Monday, June 26, 2006

The time I lost my way - by Chad Robuckle


I am a bitter, broken man.

I believe in nothing.

Hope. Love. The will to live. Foreign concepts, every one.

I would say that my only friend is myself, but I actually hate me more than you do.

It wasn't always like this, though.

Some people live their whole lives surrounding themselves with the idea that everything is great. Then one day, they wake up and they're 70 and they see it's all been one, big, cruel joke.

Life fucks you over and you don't even realize it. There's no single moment you can point to and say, "That's when it all went to shit."

But I can.

I attended Westbury Elementary School in Tuckertown, Connecticut from the time I was four until I was ten.

In third grade, my elderly teacher, Mrs. Tanzarian, had to leave for six months and we got a substitute we all called "Mrs. Wubble You", for reasons that are lost on me today. She used to give us candy if we got 5 gold stars on our homework and stuff. Nice lady.

Actually, I once got caught stealing homework candy from the bag she kept on her desk. Like all the monsters of the world, I was only following the lead of my friends. They had it all worked out: you went up, asked her a question, dropped your pencil into the bag "by accident" and when you took it out, you grabbed a piece of candy along with it. Brilliant, no?

So they pull this off without a hitch for weeks. At first, I can't get up the nerve to do it, but the sight of them stuffing their fat faces with candy was too much. So I whipped out my tiny, 8 year old testicles and strode up to the teacher's desk. First time, right off the line, I get busted.

"Chad, what are you doing?" she asked.

"Stealing candy. But Meredith and Rick were doing it too."

Let that be a lesson to you: I will sell you out in a heartbeat to save my own skin if you dare to make the mistake of trusting me.

Anyway, before the candy-stealing incident, me and "Mrs. Wubble You" were pretty tight. Until the big spelling test, that is.

I call it that to make it sound more dramatic, but really it was just a quiz. Every week, we were given 20 words in our book. We had to learn them and spell them correctly each Friday. Simple enough, right?

Well, apparently this book felt that the correct way to spell the singular form of the word "cookies" was "cooky".

What the fuck, right?

So even though I know that's how they spelt it in the book, I write the correct way of spelling it on my quiz. "Cookie"; for my developmentally disabled readers.

I get my quiz back and sure enough, it's marked wrong. I got a 95.

I march up to the front of the classroom and inform "Mrs. Wubble You" of her mistake.

Au contraire, punk, she told me, as she produced the book, backing up her original assertion that I had spelled the word incorrectly.

As I retrieved the dictionary, in an attempt to tell this bitch to shove her stupid book up her fat ass, she cut me off.

Tasks and exercises:
**1)** According to the post, what score did the narrator receive on the spelling quiz?
**2)** Retype the post's wording between "Well, apparently this" and "of her mistake.", inclusive.

Page images and extracted text:
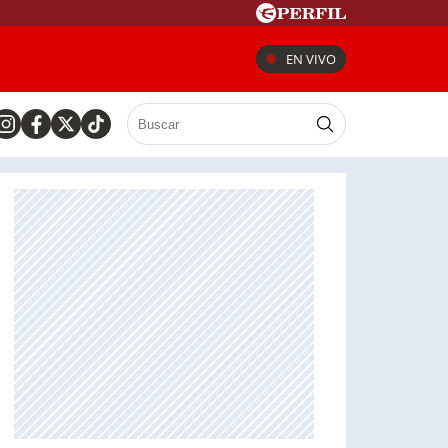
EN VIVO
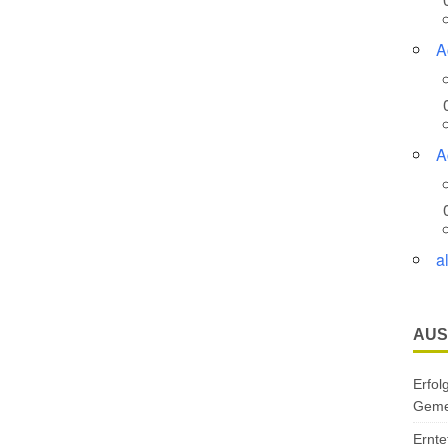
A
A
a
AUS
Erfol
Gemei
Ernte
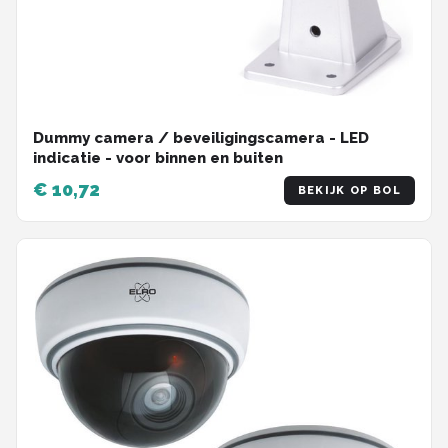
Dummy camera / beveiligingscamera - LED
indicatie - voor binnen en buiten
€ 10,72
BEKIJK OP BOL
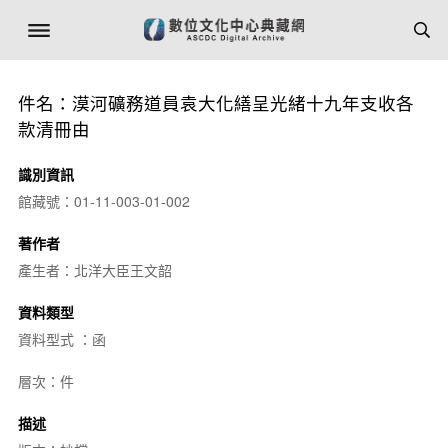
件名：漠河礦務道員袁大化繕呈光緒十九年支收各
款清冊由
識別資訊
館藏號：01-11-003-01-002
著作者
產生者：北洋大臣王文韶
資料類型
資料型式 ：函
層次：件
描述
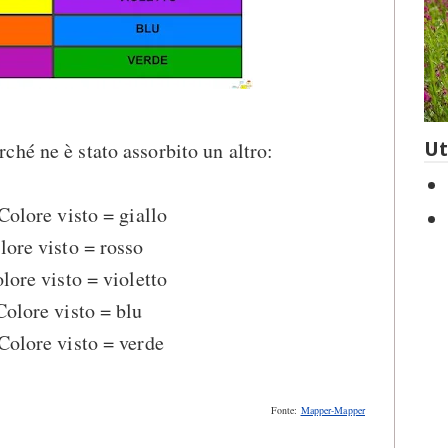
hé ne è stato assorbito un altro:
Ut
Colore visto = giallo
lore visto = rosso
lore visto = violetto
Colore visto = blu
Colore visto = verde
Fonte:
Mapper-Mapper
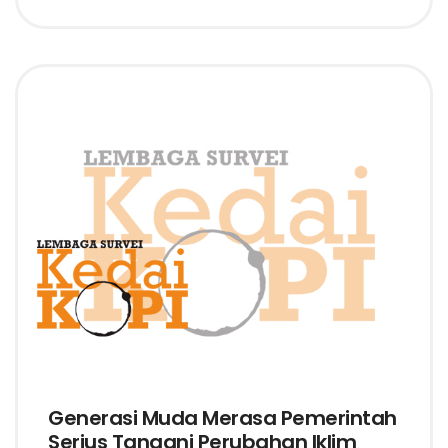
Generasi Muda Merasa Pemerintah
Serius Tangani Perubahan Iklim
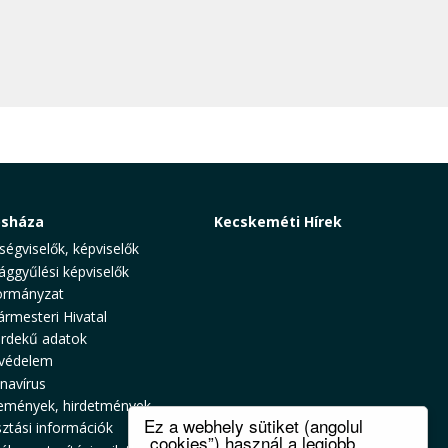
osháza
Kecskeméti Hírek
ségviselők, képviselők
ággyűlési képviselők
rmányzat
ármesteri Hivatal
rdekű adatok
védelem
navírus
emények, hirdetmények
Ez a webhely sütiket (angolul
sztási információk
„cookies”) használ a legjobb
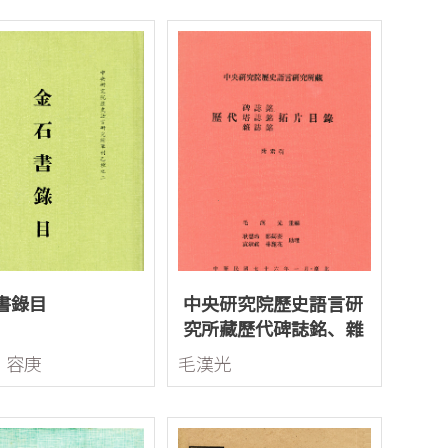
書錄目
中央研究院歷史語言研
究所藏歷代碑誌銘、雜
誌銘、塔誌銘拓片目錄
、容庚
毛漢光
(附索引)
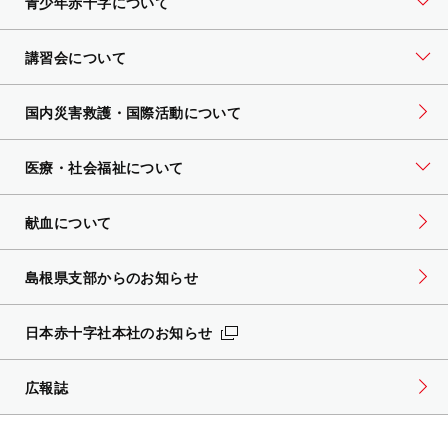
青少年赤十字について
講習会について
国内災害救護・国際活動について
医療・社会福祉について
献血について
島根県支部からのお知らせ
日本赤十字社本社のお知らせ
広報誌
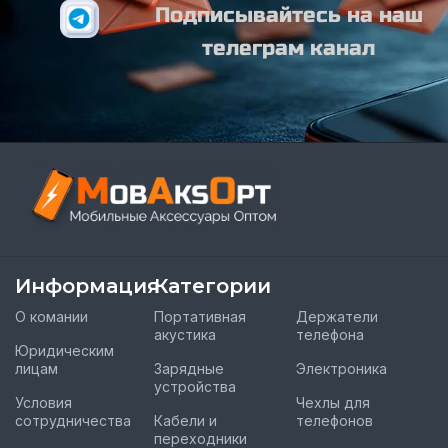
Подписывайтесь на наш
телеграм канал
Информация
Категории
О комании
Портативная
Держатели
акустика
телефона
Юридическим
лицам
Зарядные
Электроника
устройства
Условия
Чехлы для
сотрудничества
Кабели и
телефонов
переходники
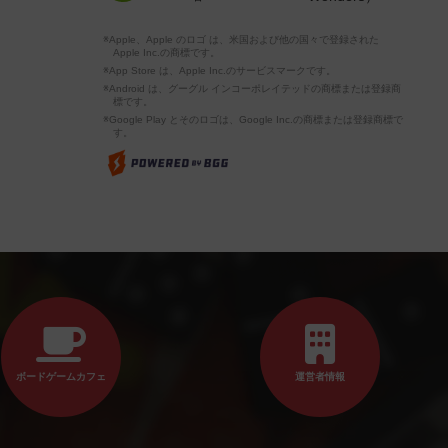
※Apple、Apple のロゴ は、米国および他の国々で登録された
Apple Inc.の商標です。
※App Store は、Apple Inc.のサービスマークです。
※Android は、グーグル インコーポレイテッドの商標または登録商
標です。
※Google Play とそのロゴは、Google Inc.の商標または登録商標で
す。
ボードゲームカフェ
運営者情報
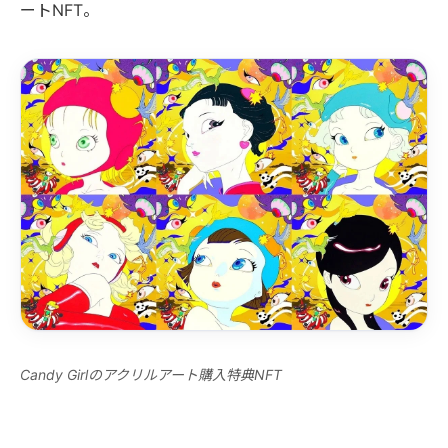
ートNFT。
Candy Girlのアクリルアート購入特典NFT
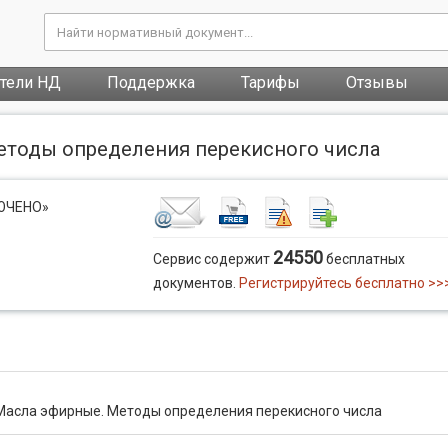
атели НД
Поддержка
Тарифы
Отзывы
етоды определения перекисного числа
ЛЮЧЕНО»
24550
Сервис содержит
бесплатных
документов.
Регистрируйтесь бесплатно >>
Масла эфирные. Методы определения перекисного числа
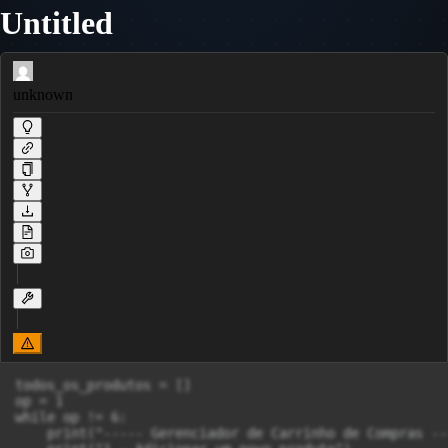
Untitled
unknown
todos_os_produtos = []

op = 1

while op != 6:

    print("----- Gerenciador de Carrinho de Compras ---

* * *

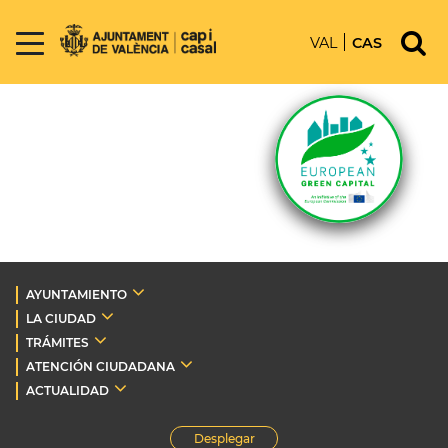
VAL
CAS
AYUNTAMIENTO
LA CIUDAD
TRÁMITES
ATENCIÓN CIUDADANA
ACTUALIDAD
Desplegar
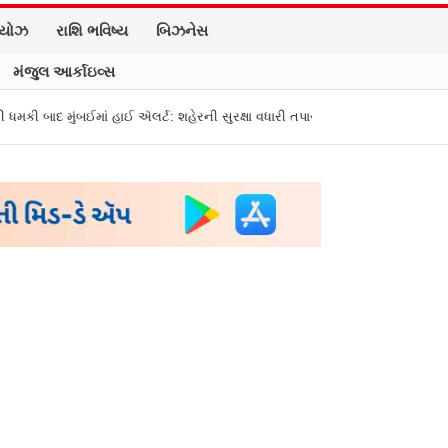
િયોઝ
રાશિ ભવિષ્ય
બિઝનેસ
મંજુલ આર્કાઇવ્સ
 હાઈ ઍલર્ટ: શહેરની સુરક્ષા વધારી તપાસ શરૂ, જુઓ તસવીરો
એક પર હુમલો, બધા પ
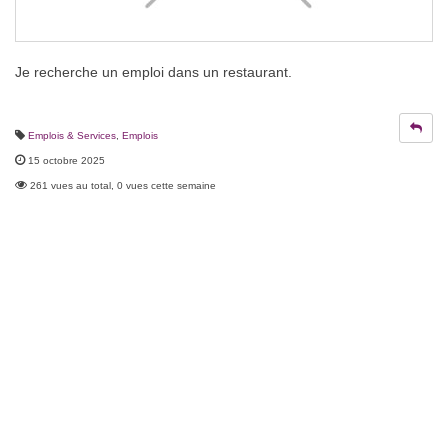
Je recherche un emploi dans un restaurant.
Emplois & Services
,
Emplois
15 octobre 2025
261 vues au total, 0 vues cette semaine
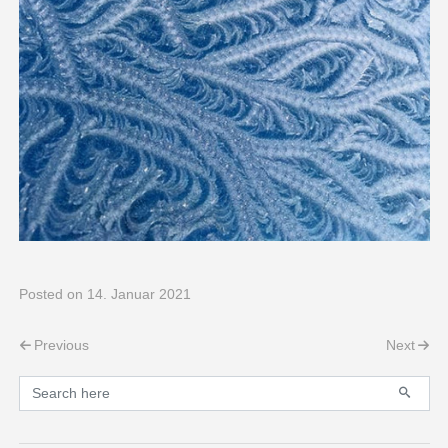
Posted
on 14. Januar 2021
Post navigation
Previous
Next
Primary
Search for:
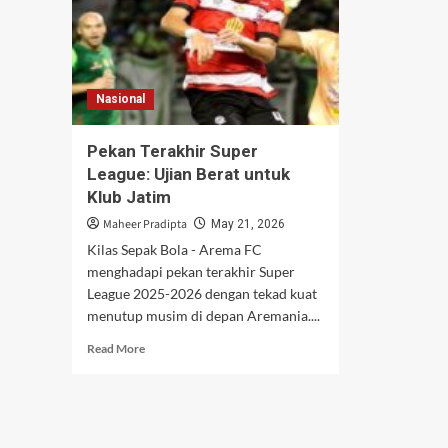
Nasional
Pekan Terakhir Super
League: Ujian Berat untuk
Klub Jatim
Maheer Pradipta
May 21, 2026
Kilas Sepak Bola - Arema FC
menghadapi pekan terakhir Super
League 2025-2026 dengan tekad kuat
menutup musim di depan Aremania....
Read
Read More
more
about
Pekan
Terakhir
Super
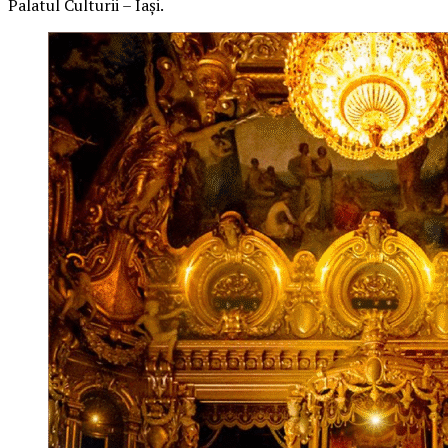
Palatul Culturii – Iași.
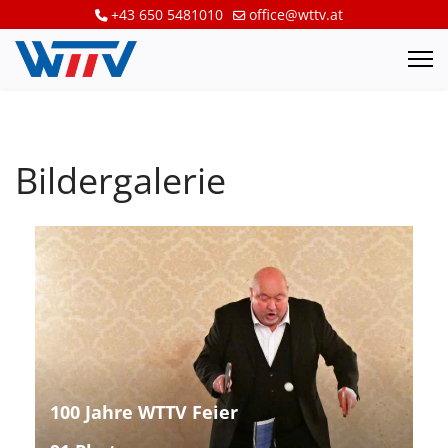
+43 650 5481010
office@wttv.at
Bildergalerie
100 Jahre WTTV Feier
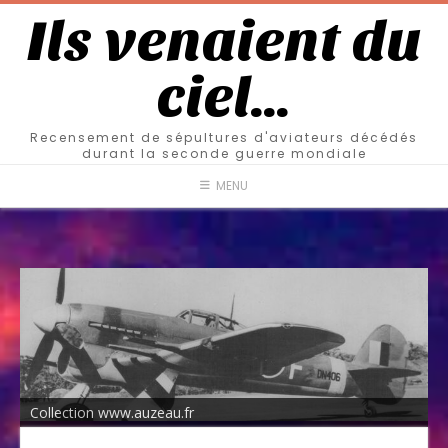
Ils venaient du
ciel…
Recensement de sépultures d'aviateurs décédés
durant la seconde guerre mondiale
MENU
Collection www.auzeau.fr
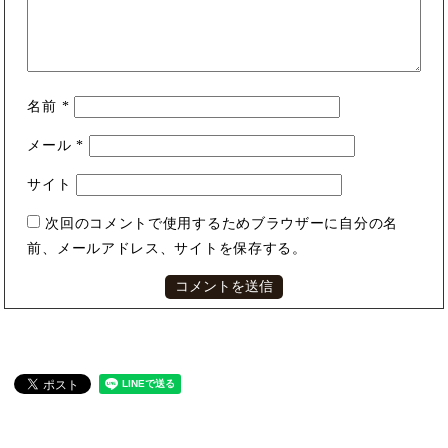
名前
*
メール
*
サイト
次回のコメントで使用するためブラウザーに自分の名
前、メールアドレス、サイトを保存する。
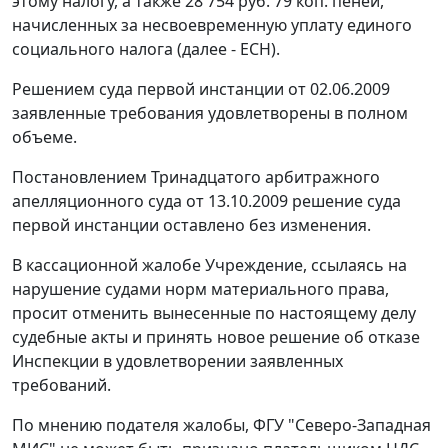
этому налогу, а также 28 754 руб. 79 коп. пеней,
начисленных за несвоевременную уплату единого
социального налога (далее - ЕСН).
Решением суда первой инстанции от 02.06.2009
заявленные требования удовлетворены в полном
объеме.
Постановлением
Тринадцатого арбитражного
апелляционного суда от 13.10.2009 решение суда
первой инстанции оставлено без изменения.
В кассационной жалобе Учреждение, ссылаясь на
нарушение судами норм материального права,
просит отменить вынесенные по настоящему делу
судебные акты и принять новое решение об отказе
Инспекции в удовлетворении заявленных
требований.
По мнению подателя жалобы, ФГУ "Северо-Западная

Answers to the tasks:
**1)** A 95.

**2)**
Well, apparently this book felt that the correct way to spell the singular form of the word "cookies" was "cooky".

What the fuck, right?

So even though I know that's how they spelt it in the book, I write the correct way of spelling it on my quiz. "Cookie"; for my developmentally disabled readers.

I get my quiz back and sure enough, it's marked wrong. I got a 95.

I march up to the front of the classroom and inform "Mrs. Wubble You" of her mistake.